In the past ten years metastatic prostate cancer killed more than 400,000 American men and today remains the second most common cause of cancer death in U.S. men in 20001. The molecular basis of prostate cancer metastasis is poorly understood and has been rarely studied in human metastatic prostate cancer cells derived directly from patients with this disease. Moreover, the molecular basis for the increased incidence and poorer prognosis for prostate cancer in African-Americans remains uncertain. We hypothesize that alterations of upstream and downstream effectors of p53 gene function, and of the p53 gene itself, are important contributors to prostate cancer progression. This hypothesis will be tested through two specific aims:
Specific Aim 1 will examine critical members of the p53 pathway (p53, Caveolin-l, p14, p21, MDM2, and ATM) in a series of 143 androgen-dependent and androgen-independent bone, lymph node, and visceral metastases from 81 patients. A combination of molecular analysis techniques will determine 1) whether uniform patterns of p53 pathway alteration occur in samples from multiple metastatic sites from individual patients and 2) whether specific patterns of alteration are associated with specific modes of dissemination of prostate cancer (e.g., bone only versus bone plus visceral sites). The most informative molecular techniques identified will be used to examine prostate cancer tissue removed at the time of initial prostate cancer diagnosis from a subset of 30 of the 81 total patients to provide insight into the timing of alteration of this pathway. Additional analysis will compare comparative genomic hybridization data to the p53 pathway data in parallel specimens to identify gains or losses that are associated with specific defects in the p53 pathway.

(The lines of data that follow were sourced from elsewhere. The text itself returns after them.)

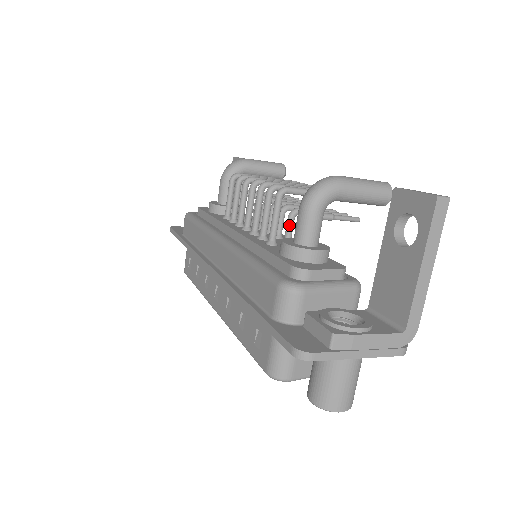
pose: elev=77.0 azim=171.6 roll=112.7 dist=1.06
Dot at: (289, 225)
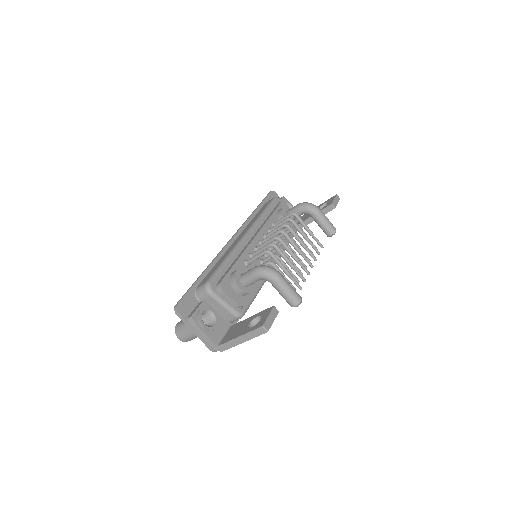
Dot at: occluded
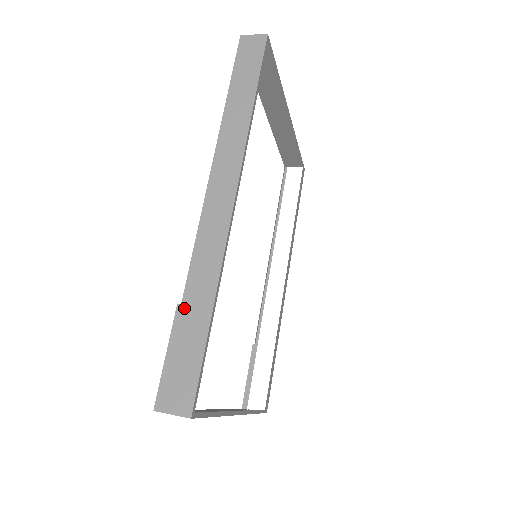
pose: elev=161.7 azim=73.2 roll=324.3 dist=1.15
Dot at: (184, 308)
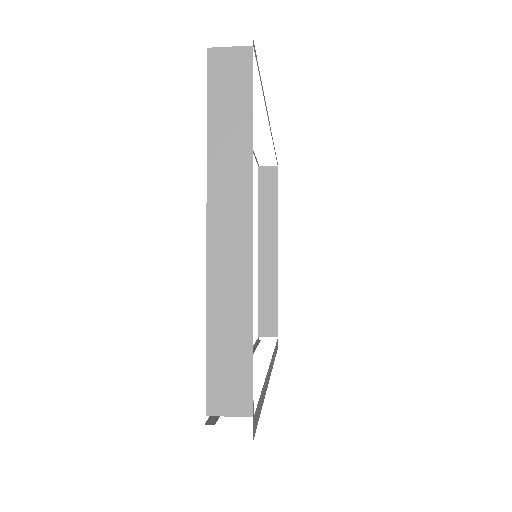
Dot at: occluded
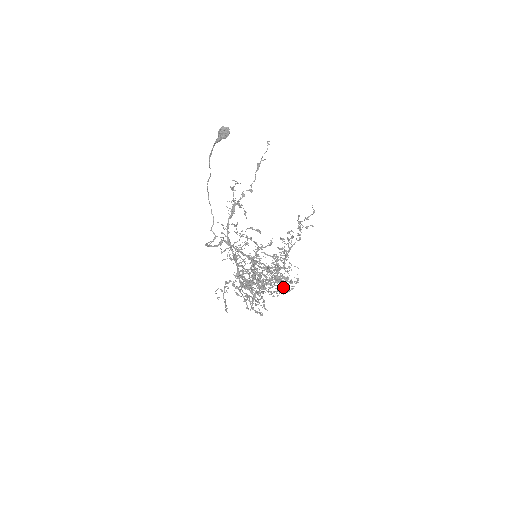
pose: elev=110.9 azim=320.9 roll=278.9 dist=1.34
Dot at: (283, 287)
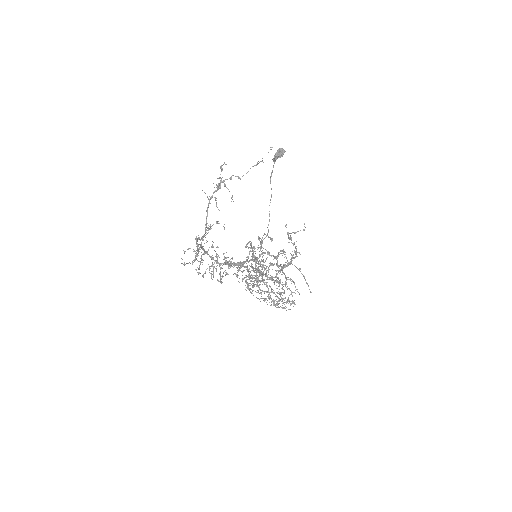
Dot at: (269, 296)
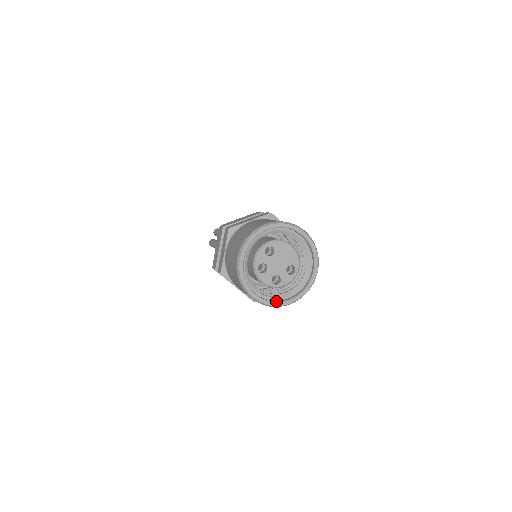
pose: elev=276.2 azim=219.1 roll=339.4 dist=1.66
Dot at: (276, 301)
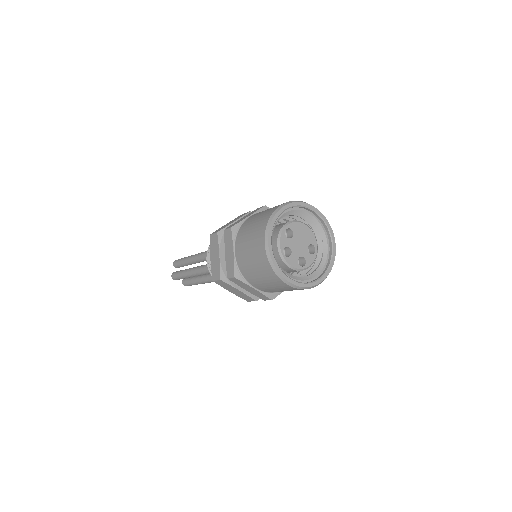
Dot at: (309, 282)
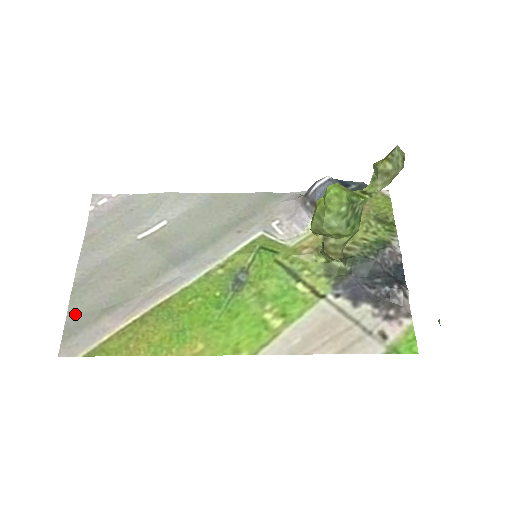
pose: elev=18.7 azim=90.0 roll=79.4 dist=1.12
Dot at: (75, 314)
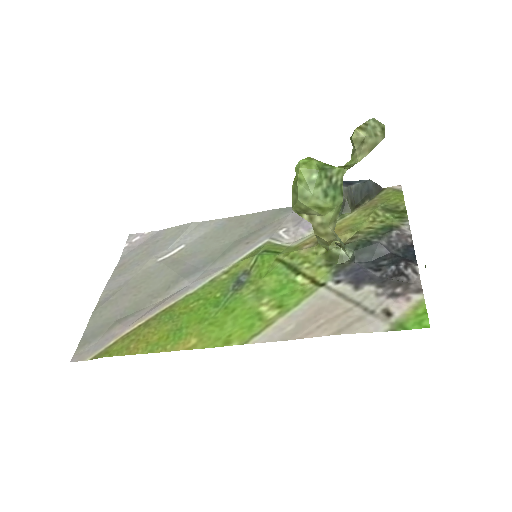
Dot at: (93, 326)
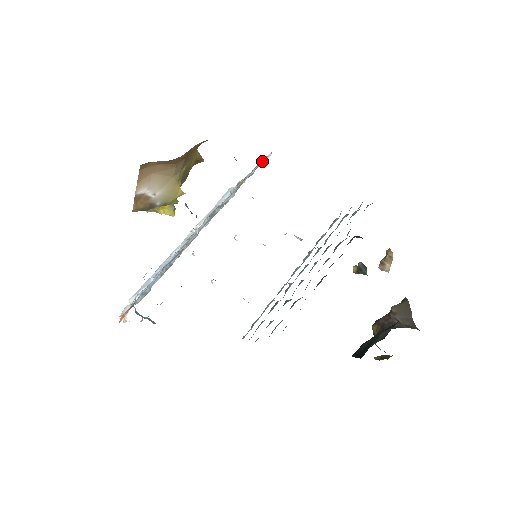
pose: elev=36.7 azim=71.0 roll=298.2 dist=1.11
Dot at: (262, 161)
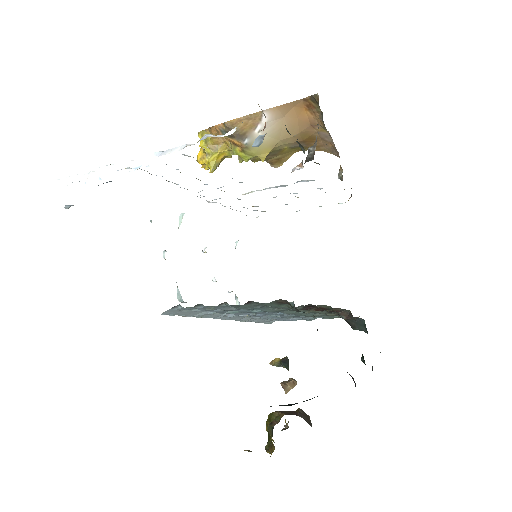
Dot at: occluded
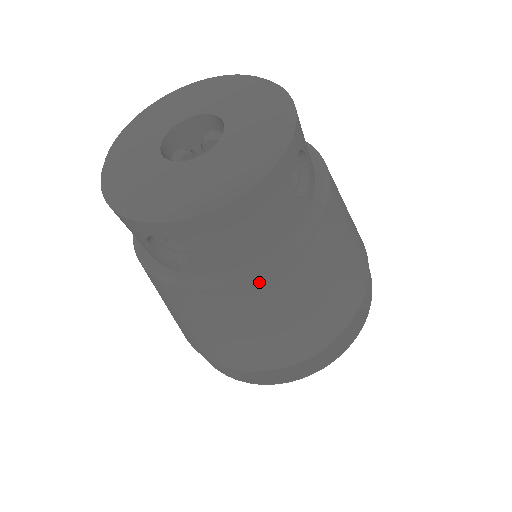
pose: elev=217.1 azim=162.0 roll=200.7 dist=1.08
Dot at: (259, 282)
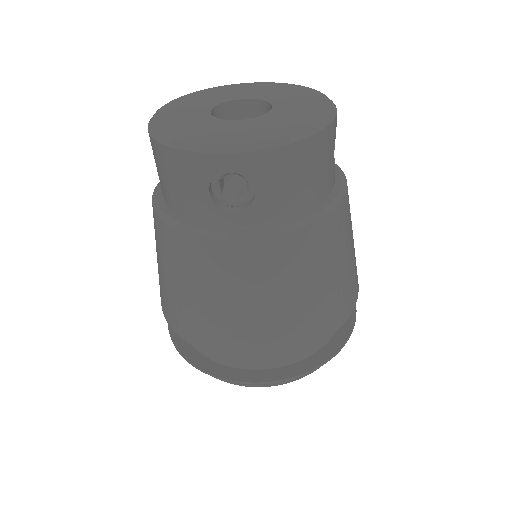
Dot at: (308, 233)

Specific Aim 2 will test the hypothesis, based on recently published data2'3, that variations in the pattern of alteration of the p53 pathway may account for increased aggressiveness of prostate cancer in African-Americans. Results from a subset of 31 androgen-dependent and androgen-independent metastatic prostate cancers from African-Americans will be compared to samples from 50 White and Hispanic patients in this analysis. The results of these studies will 1) have a direct impact on future selection of gene therapy and other therapies offered to patients with prostate cancer, 2) will help evaluate the relevance of tumor models in which p53 inactivation is a critical factor, and 3) will help identify genomic data elements needed to define prostate cancer phenotypes.